● **Work task**: Starting at the line that contains "right back paw: (684, 298)", quote every line through the end of the entries, word for word, skipping the pictures.

● **Dataset excerpts**:
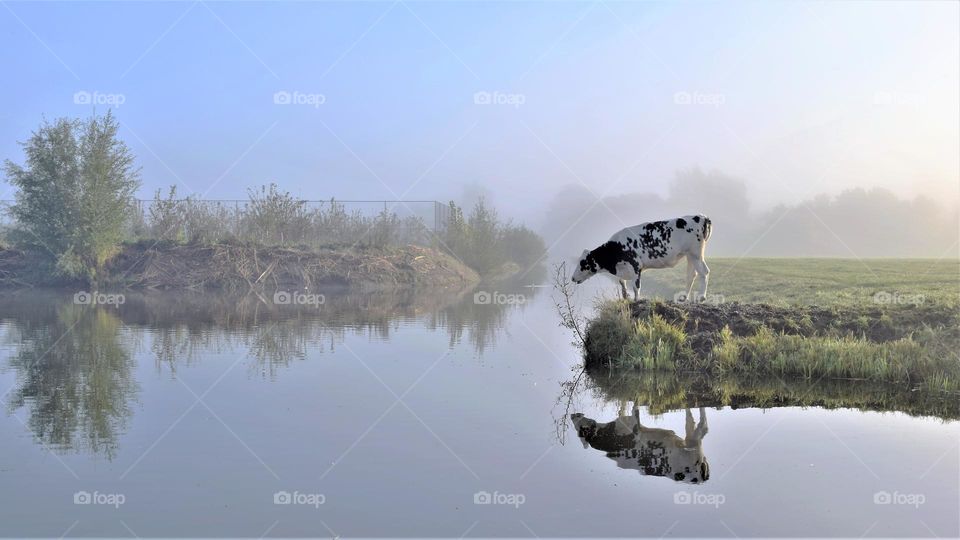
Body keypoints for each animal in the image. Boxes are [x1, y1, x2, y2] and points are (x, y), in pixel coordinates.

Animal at [568, 214, 712, 300]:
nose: (572, 278)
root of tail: (702, 217)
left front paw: (637, 300)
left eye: (582, 263)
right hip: (690, 255)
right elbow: (622, 282)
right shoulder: (623, 269)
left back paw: (701, 297)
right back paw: (684, 298)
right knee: (691, 275)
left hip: (696, 254)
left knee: (704, 272)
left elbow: (636, 287)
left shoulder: (636, 266)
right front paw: (625, 296)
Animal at [568, 408, 712, 484]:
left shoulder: (632, 424)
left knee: (701, 426)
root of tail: (702, 478)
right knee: (701, 426)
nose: (572, 415)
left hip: (692, 444)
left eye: (580, 427)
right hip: (692, 443)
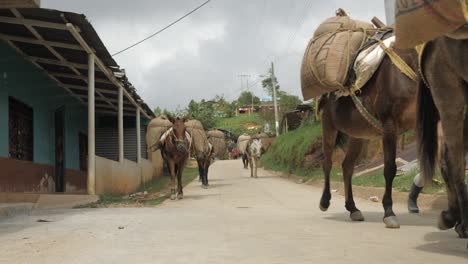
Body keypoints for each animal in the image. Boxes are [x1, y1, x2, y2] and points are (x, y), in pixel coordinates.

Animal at [318, 48, 416, 229]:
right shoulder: (389, 127)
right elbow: (390, 169)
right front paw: (389, 212)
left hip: (357, 136)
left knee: (347, 166)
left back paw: (353, 208)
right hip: (329, 128)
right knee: (327, 163)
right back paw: (324, 201)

● **Task response**:
right back paw: (684, 298)
right knee: (691, 275)
left hip: (696, 254)
left knee: (704, 272)
left elbow: (636, 287)
left shoulder: (636, 266)
right front paw: (625, 296)
Animal at [568, 408, 712, 484]:
left shoulder: (632, 424)
left knee: (701, 426)
root of tail: (702, 478)
right knee: (701, 426)
nose: (572, 415)
left hip: (692, 444)
left eye: (580, 427)
right hip: (692, 443)
Body keypoints for each animal in the image. Boxes are [x1, y1, x2, y2] and points are (x, y), in pixel coordinates.

Animal at [318, 48, 416, 229]:
right shoulder: (389, 127)
right elbow: (390, 169)
right front paw: (389, 212)
left hip: (357, 136)
left knee: (347, 166)
left back paw: (353, 208)
right hip: (329, 128)
right knee: (327, 163)
right back paw: (324, 201)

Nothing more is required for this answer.